Transcribe the lines of the records verbatim, from the start of the records through the line containing "picture [620, 501, 1130, 886]".
* Start RECORDS SUPPLIED *
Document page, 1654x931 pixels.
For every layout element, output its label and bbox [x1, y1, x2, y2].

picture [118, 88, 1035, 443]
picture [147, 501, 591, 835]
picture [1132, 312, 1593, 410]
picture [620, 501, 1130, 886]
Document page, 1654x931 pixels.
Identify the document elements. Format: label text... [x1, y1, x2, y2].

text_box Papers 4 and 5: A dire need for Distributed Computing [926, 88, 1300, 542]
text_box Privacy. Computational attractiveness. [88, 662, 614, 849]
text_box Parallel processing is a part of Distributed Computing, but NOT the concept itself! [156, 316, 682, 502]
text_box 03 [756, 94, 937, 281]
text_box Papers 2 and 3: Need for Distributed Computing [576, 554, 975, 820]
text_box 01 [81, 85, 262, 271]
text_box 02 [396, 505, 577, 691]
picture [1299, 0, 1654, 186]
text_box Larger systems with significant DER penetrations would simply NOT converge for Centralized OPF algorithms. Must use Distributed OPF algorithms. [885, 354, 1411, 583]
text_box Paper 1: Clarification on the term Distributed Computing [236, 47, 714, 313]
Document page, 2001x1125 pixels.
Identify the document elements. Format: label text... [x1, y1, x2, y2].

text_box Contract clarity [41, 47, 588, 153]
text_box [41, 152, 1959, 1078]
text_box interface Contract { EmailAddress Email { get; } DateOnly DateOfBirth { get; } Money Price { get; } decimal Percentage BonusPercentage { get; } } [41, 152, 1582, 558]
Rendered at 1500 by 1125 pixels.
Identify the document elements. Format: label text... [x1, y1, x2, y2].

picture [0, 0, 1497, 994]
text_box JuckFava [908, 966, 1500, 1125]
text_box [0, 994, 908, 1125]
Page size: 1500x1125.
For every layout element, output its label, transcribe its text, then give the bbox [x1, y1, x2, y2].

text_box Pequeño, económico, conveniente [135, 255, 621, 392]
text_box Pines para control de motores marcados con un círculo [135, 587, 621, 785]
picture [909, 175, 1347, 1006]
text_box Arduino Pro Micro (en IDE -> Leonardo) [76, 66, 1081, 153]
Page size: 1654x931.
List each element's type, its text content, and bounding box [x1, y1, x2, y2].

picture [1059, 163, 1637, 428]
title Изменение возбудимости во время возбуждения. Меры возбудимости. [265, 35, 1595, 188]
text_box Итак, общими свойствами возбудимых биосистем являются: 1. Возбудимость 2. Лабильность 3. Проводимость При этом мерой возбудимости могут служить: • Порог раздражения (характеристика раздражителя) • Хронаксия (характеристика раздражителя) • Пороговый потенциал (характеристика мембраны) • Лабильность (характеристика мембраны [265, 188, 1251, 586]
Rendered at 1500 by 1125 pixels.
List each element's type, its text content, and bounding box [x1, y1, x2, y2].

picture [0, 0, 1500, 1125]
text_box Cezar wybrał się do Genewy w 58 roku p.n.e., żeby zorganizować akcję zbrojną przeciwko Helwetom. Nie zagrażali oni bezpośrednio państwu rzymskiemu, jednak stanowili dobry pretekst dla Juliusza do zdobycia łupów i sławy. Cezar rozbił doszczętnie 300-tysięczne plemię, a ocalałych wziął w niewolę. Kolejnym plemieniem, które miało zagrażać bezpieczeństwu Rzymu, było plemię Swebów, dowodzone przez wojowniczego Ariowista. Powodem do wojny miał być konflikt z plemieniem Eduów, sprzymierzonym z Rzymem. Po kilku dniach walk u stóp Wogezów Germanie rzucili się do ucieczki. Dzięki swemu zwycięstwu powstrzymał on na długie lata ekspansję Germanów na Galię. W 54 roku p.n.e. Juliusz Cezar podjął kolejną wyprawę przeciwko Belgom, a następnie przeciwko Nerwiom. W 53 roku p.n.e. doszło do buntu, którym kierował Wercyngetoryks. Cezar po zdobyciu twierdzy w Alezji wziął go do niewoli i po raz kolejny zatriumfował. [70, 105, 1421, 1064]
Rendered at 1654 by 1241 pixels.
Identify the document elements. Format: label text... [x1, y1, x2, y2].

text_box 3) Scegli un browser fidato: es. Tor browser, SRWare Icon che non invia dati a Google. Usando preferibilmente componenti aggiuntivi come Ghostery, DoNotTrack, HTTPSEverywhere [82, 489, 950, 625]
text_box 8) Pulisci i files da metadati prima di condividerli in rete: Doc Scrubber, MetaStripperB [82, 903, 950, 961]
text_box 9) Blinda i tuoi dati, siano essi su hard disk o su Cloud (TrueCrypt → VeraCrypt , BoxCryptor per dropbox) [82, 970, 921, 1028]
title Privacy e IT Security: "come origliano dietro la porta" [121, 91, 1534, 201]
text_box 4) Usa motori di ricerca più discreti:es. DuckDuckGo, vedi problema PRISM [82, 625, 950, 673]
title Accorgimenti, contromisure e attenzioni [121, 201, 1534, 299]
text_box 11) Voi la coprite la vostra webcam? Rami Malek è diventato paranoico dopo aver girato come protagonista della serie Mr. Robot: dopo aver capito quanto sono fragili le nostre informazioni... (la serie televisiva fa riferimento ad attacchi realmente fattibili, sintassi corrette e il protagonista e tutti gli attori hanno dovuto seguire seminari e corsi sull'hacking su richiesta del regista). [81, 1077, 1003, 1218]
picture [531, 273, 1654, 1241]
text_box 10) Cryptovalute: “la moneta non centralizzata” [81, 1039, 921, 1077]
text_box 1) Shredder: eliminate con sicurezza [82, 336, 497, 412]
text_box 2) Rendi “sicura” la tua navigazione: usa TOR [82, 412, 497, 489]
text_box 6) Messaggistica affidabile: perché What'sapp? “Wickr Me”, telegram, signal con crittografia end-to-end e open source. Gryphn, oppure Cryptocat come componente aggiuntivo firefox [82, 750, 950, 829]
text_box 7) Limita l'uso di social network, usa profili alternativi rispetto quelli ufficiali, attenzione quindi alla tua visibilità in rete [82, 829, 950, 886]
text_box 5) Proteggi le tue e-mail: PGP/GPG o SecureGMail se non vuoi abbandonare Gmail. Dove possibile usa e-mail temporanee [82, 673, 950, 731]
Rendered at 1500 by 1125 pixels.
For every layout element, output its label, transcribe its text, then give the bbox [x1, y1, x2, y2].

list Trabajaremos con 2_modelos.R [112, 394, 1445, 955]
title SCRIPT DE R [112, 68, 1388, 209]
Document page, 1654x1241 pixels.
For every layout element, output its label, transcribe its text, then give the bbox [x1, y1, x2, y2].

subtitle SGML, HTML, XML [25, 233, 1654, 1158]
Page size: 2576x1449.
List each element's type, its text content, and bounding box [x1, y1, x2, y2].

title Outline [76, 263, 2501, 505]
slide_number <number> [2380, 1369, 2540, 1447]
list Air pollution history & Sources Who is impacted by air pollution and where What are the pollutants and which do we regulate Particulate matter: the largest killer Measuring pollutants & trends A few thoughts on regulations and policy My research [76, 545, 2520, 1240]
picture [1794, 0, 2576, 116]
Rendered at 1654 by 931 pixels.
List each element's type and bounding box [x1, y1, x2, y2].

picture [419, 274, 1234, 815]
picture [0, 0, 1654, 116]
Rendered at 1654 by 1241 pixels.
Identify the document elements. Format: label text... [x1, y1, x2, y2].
* End RECORDS SUPPLIED *
**RESPONSE TO THIS TASK**
Document page, 1654x931 pixels.
For every layout element, output its label and bbox [x1, y1, x2, y2].

picture [118, 88, 1035, 443]
picture [147, 501, 591, 835]
picture [1132, 312, 1593, 410]
picture [620, 501, 1130, 886]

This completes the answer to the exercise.